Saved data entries
==================================================

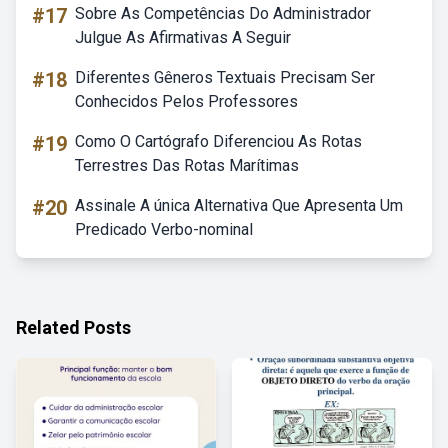
#17
Sobre As Competências Do Administrador
Julgue As Afirmativas A Seguir
#18
Diferentes Gêneros Textuais Precisam Ser
Conhecidos Pelos Professores
#19
Como O Cartógrafo Diferenciou As Rotas
Terrestres Das Rotas Marítimas
#20
Assinale A única Alternativa Que Apresenta Um
Predicado Verbo-nominal
Related Posts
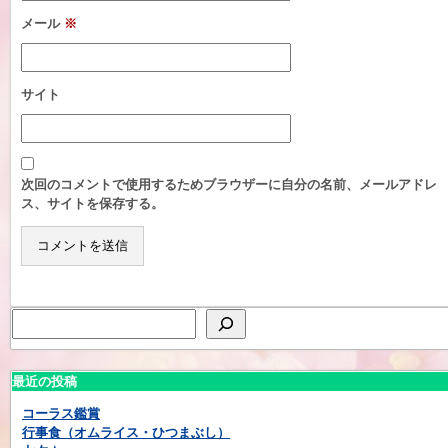
メール
※
サイト
次回のコメントで使用するためブラウザーに自分の名前、メールアドレ
ス、サイトを保存する。
最近の投稿
コーラス鑑賞
行事食（オムライス・ひつまぶし）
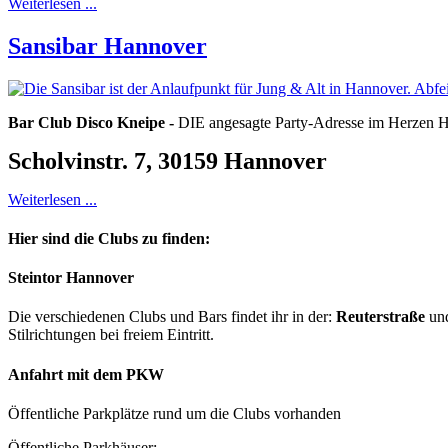
Weiterlesen ...
Sansibar Hannover
Bar Club Disco Kneipe -
DIE angesagte Party-Adresse im Herzen 
Scholvinstr. 7, 30159 Hannover
Weiterlesen ...
Hier sind die Clubs zu finden:
Steintor Hannover
Die verschiedenen Clubs und Bars findet ihr in der:
Reuterstraße
un
Stilrichtungen bei freiem Eintritt.
Anfahrt mit dem PKW
Öffentliche Parkplätze rund um die Clubs vorhanden
Öffentliche Parkhäuser:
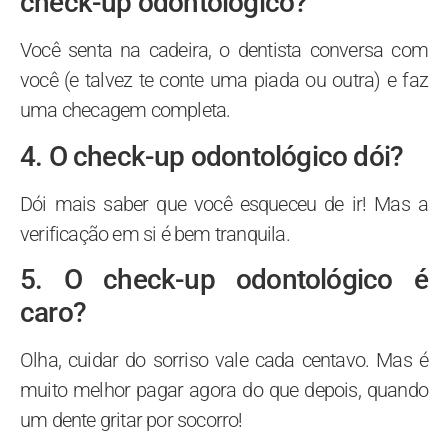
check-up odontológico?
Você senta na cadeira, o dentista conversa com
você (e talvez te conte uma piada ou outra) e faz
uma checagem completa.
4. O check-up odontológico dói?
Dói mais saber que você esqueceu de ir! Mas a
verificação em si é bem tranquila.
5. O check-up odontológico é
caro?
Olha, cuidar do sorriso vale cada centavo. Mas é
muito melhor pagar agora do que depois, quando
um dente gritar por socorro!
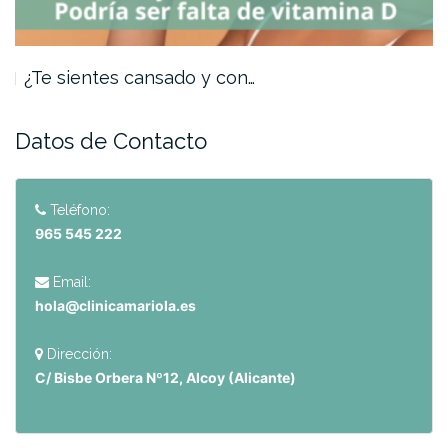
¿Te sientes cansado y con…
Datos de Contacto
Teléfono:
965 545 222
Email:
hola@clinicamariola.es
Dirección:
C/ Bisbe Orbera Nº12, Alcoy (Alicante)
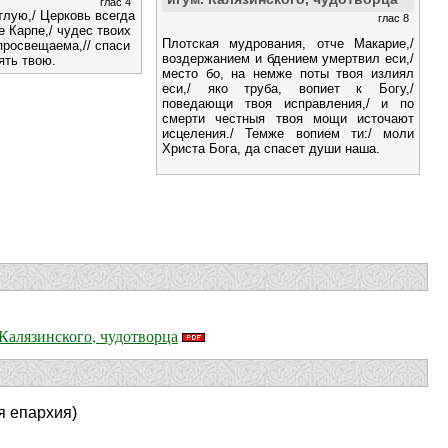
глас 4
тлую,/ Церковь всегда
глас 8
е Карпе,/ чудес твоих
Плотская мудрования, отче Макарие,/
просвещаема,// спаси
воздержанием и бдением умертвил еси,/
ять твою.
место бо, на немже поты твоя излиял
еси,/ яко труба, вопиет к Богу,/
поведающи твоя исправления,/ и по
смерти честныя твоя мощи источают
исцеления./ Темже вопием ти:/ моли
Христа Бога, да спасет души наша.
Калязинского, чудотворца
я епархия)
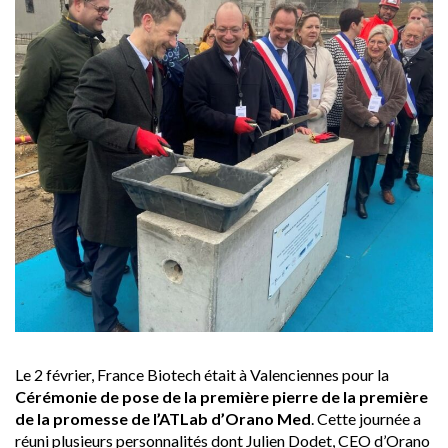
Le 2 février, France Biotech était à Valenciennes pour la
Cérémonie de pose de la première pierre de la première
de la promesse de l’ATLab d’Orano Med
. Cette journée a
réuni plusieurs personnalités dont Julien Dodet, CEO d’Orano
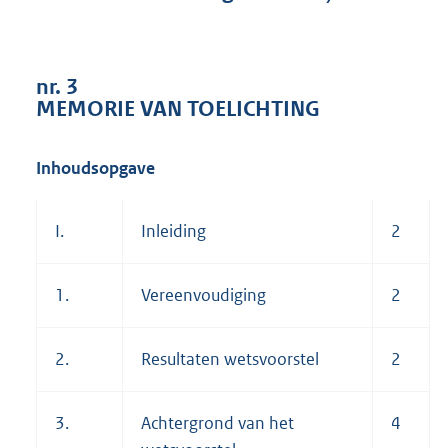
1
6
6
K
nr. 3
b
MEMORIE VAN TOELICHTING
Inhoudsopgave
I.
Inleiding
2
1.
Vereenvoudiging
2
2.
Resultaten wetsvoorstel
2
3.
Achtergrond van het
4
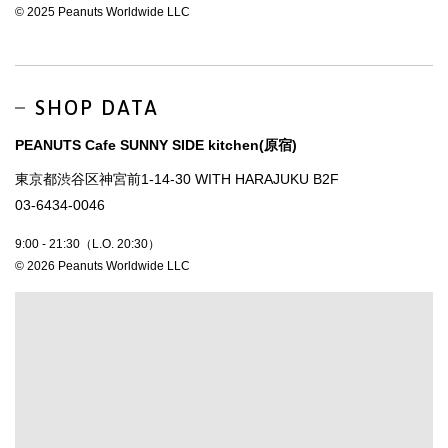
© 2025 Peanuts Worldwide LLC
SHOP DATA
PEANUTS Cafe SUNNY SIDE kitchen(原宿)
東京都渋谷区神宮前1-14-30 WITH HARAJUKU B2F
03-6434-0046
9:00 - 21:30（L.O. 20:30）
© 2026 Peanuts Worldwide LLC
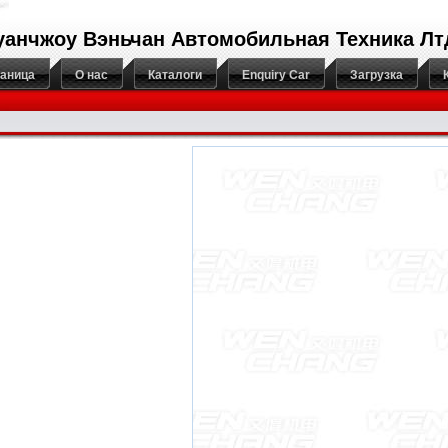
уанчжоу Вэньчан Автомобильная Техника Лт
раница
О нас
Каталоги
Enquiry Car
Загрузка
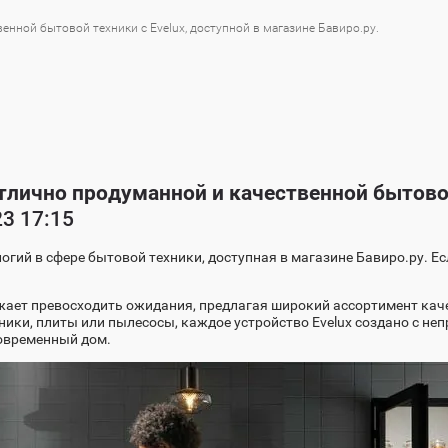
енной бытовой техники с Evelux, доступной в магазине Бавиро.ру.
тлично продуманной и качественной бытовой
3 17:15
ологий в сфере бытовой техники, доступная в магазине Бавиро.ру.
жает превосходить ожидания, предлагая широкий ассортимент каче
ики, плиты или пылесосы, каждое устройство Evelux создано с не
овременный дом.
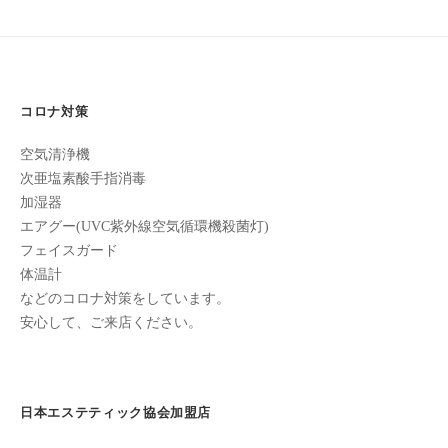
ン
ち
ゲ
C
の
ー
u
良
c
シ
い
u
コロナ対策
ョ
時
r
間
ン
空気清浄機
o
を
次亜塩素酸手指消毒
す
n
加湿器
ご
エアグー(UVC紫外線空気循環機殺菌灯)
し
フェイスガード
て
体温計
も
などのコロナ対策をしています。
ら
安心して、ご来店ください。
う
た
め
日本エステティック協会加盟店
の
完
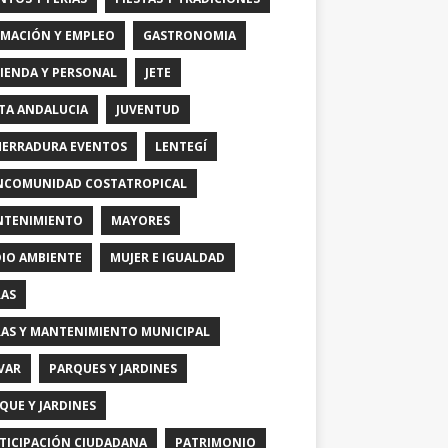
MACIÓN Y EMPLEO
GASTRONOMIA
IENDA Y PERSONAL
JETE
TA ANDALUCIA
JUVENTUD
HERRADURA EVENTOS
LENTEGÍ
COMUNIDAD COSTATROPICAL
TENIMIENTO
MAYORES
IO AMBIENTE
MUJER E IGUALDAD
AS
AS Y MANTENIMIENTO MUNICIPAL
VAR
PARQUES Y JARDINES
QUE Y JARDINES
TICIPACIÓN CIUDADANA
PATRIMONIO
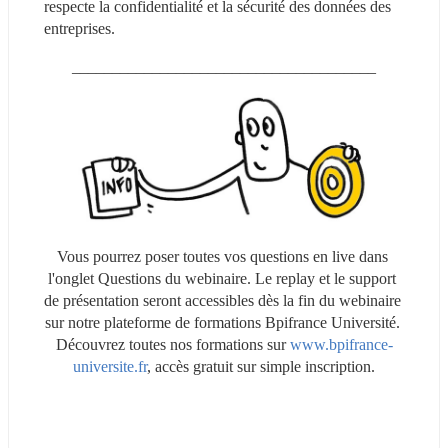
respecte la confidentialité et la sécurité des données des 
entreprises.
______________________________________
Vous pourrez poser toutes vos questions en live dans 
l'onglet Questions du webinaire. Le replay et le support 
de présentation seront accessibles dès la fin du webinaire 
sur notre plateforme de formations Bpifrance Université. 
Découvrez toutes nos formations sur 
www.bpifrance-
universite.fr
, accès gratuit sur simple inscription.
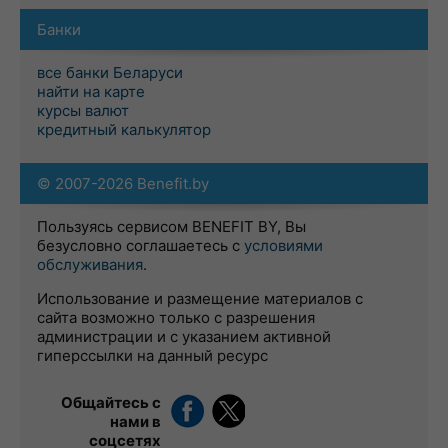
Банки
все банки Беларуси
найти на карте
курсы валют
кредитный калькулятор
© 2007-2026 Benefit.by
Пользуясь сервисом BENEFIT BY, Вы
безусловно соглашаетесь с
условиями
обслуживания
.
Использование и размещение материалов с
сайта возможно только с разрешения
администрации и с указанием активной
гиперссылки на данный ресурс
Общайтесь с
нами в
соцсетях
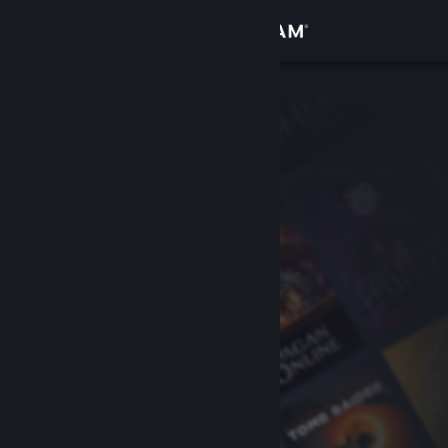
登入
商店
社群
關於
客服
變更語言
取得 Steam 行動應用程式
檢視電腦版網頁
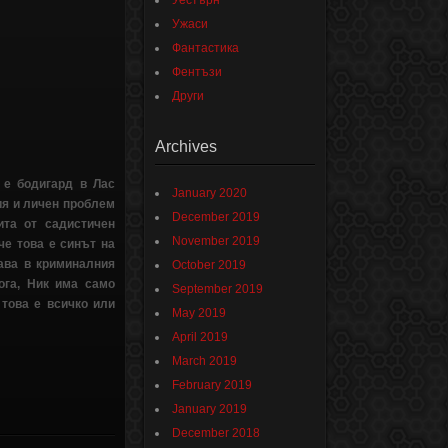
Уестърн
Ужаси
Фантастика
Фентъзи
Други
Archives
 е бодигард в Лас
January 2020
я и личен проблем
December 2019
ита от садистичен
November 2019
че това е синът на
ава в криминалния
October 2019
ога, Ник има само
September 2019
това е всичко или
May 2019
April 2019
March 2019
February 2019
January 2019
December 2018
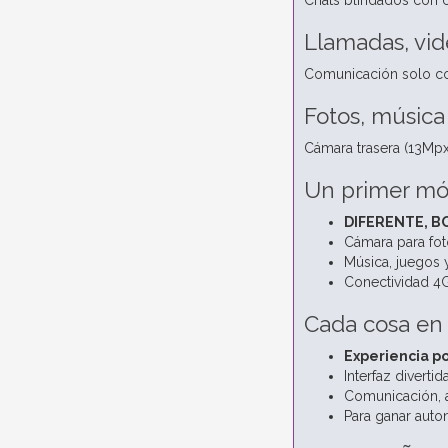
Chats blindados con c
Llamadas, vid
Comunicación solo con
Fotos, música
Cámara trasera (13Mpx)
Un primer móv
DIFERENTE, B
Cámara para fot
Música, juegos 
Conectividad 4G
Cada cosa e
Experiencia po
Interfaz diverti
Comunicación, a
Para ganar auto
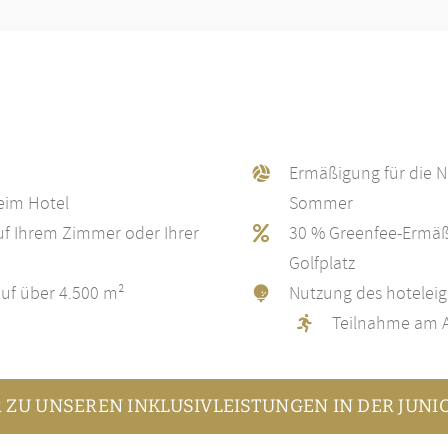
Ermäßigung für die N
eim Hotel
Sommer
uf Ihrem Zimmer oder Ihrer
30 % Greenfee-Ermäß
Golfplatz
uf über 4.500 m²
Nutzung des hotele
Teilnahme am A
 ZU UNSEREN INKLUSIVLEISTUNGEN IN DER JUNIO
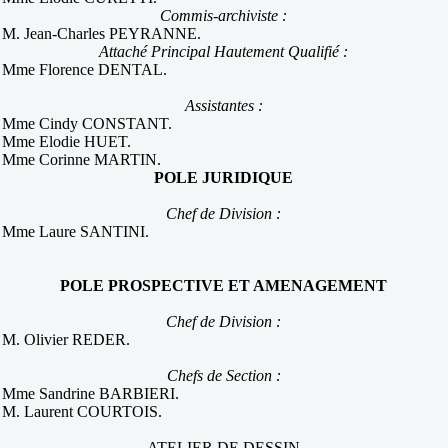
Commis-archiviste :
M. Jean-Charles PEYRANNE.
Attaché
Principal Hautement Qualifié
:
Mme Florence DENTAL.
Assistantes :
Mme Cindy CONSTANT.
Mme Elodie HUET.
Mme Corinne MARTIN.
POLE JURIDIQUE
Chef de Division :
Mme Laure SANTINI.
POLE PROSPECTIVE ET AMENAGEMENT
Chef de Division :
M. Olivier REDER.
Chefs de Section :
Mme Sandrine BARBIERI.
M. Laurent COURTOIS.
ATELIER DE DESSIN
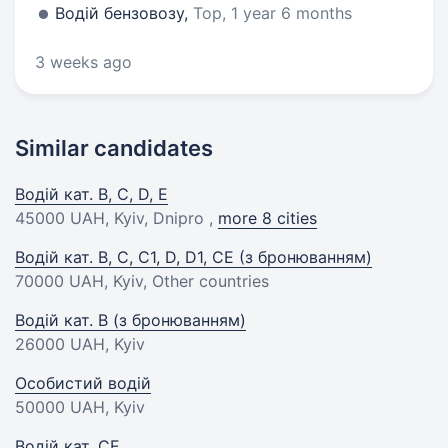
Водій бензовозу,
Тор, 1 year 6 months
3 weeks ago
Similar candidates
Водій кат. B, C, D, E
45000 UAH
, Kyiv, Dnipro ,
more 8 cities
Водій кат. В, С, C1, D, D1, CE (з бронюванням)
70000 UAH
, Kyiv, Other countries
Водій кат. В (з бронюванням)
26000 UAH
, Kyiv
Особистий водій
50000 UAH
, Kyiv
Водій кат. CE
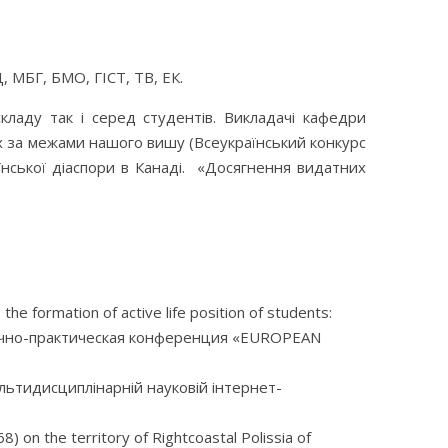
 МБГ, БМО, ГІСТ, ТВ, ЕК.
ладу так і серед студентів. Викладачі кафедри
х за межами нашого вишу (Всеукраїнський конкурс
аїнської діаспори в Канаді. «Досягнення видатних
 the formation of active life position of students:
 научно-практическая конференция «EUROPEAN
льтидисциплінарній науковій інтернет-
) on the territory of Rightcoastal Polissia of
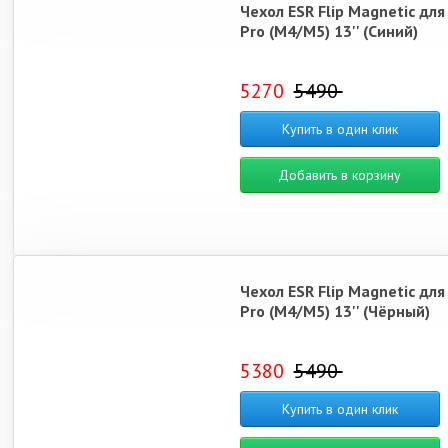
Чехол ESR Flip Magnetic для
Pro (M4/M5) 13'' (Синий)
5270
5490
Купить в один клик
Добавить в корзину
Чехол ESR Flip Magnetic для
Pro (M4/M5) 13'' (Чёрный)
5380
5490
Купить в один клик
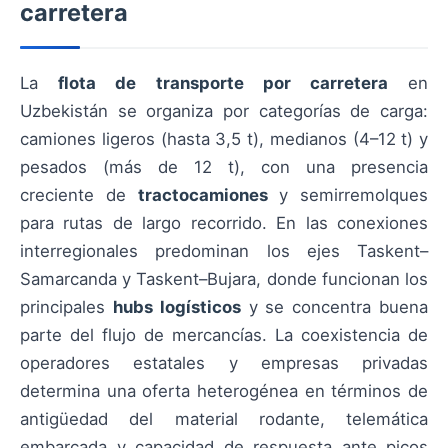
carretera
La
flota de transporte por carretera
en
Uzbekistán se organiza por categorías de carga:
camiones ligeros (hasta 3,5 t), medianos (4–12 t) y
pesados (más de 12 t), con una presencia
creciente de
tractocamiones
y semirremolques
para rutas de largo recorrido. En las conexiones
interregionales predominan los ejes Taskent–
Samarcanda y Taskent–Bujara, donde funcionan los
principales
hubs logísticos
y se concentra buena
parte del flujo de mercancías. La coexistencia de
operadores estatales y empresas privadas
determina una oferta heterogénea en términos de
antigüedad del material rodante, telemática
embarcada y capacidad de respuesta ante picos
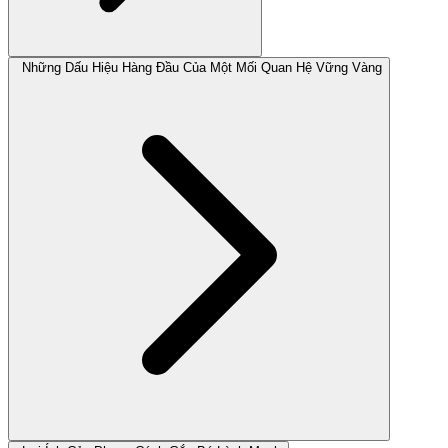
Những Dấu Hiệu Hàng Đầu Của Một Mối Quan Hệ Vững Vàng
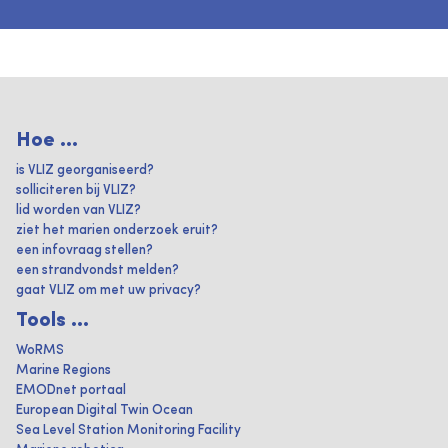
Hoe ...
is VLIZ georganiseerd?
solliciteren bij VLIZ?
lid worden van VLIZ?
ziet het marien onderzoek eruit?
een infovraag stellen?
een strandvondst melden?
gaat VLIZ om met uw privacy?
Tools ...
WoRMS
Marine Regions
EMODnet portaal
European Digital Twin Ocean
Sea Level Station Monitoring Facility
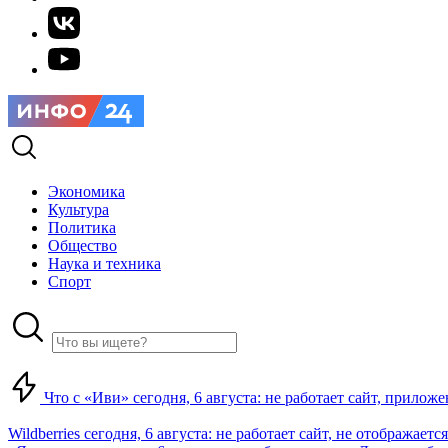
Экономика
Культура
Политика
Общество
Наука и техника
Спорт
Что с «Иви» сегодня, 6 августа: не работает сайт, прило
Wildberries сегодня, 6 августа: не работает сайт, не отображаетс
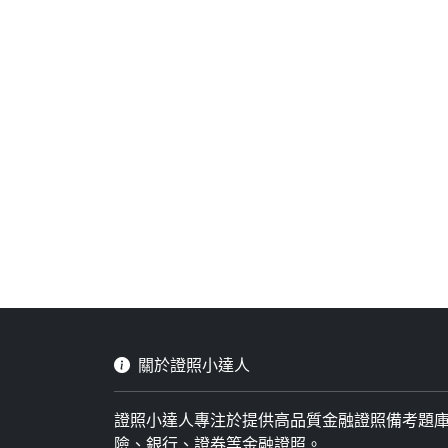
關於證照小達人
證照小達人專注於提供高品質金融證照備考題
險、銀行、證券等金融證照。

==================================================

** What the task asks **
Above are some records; copy each line there that contains "Öffentliche".

** Reply to the task **
Öffentliche Parkplätze rund um die Clubs vorhanden
Öffentliche Parkhäuser:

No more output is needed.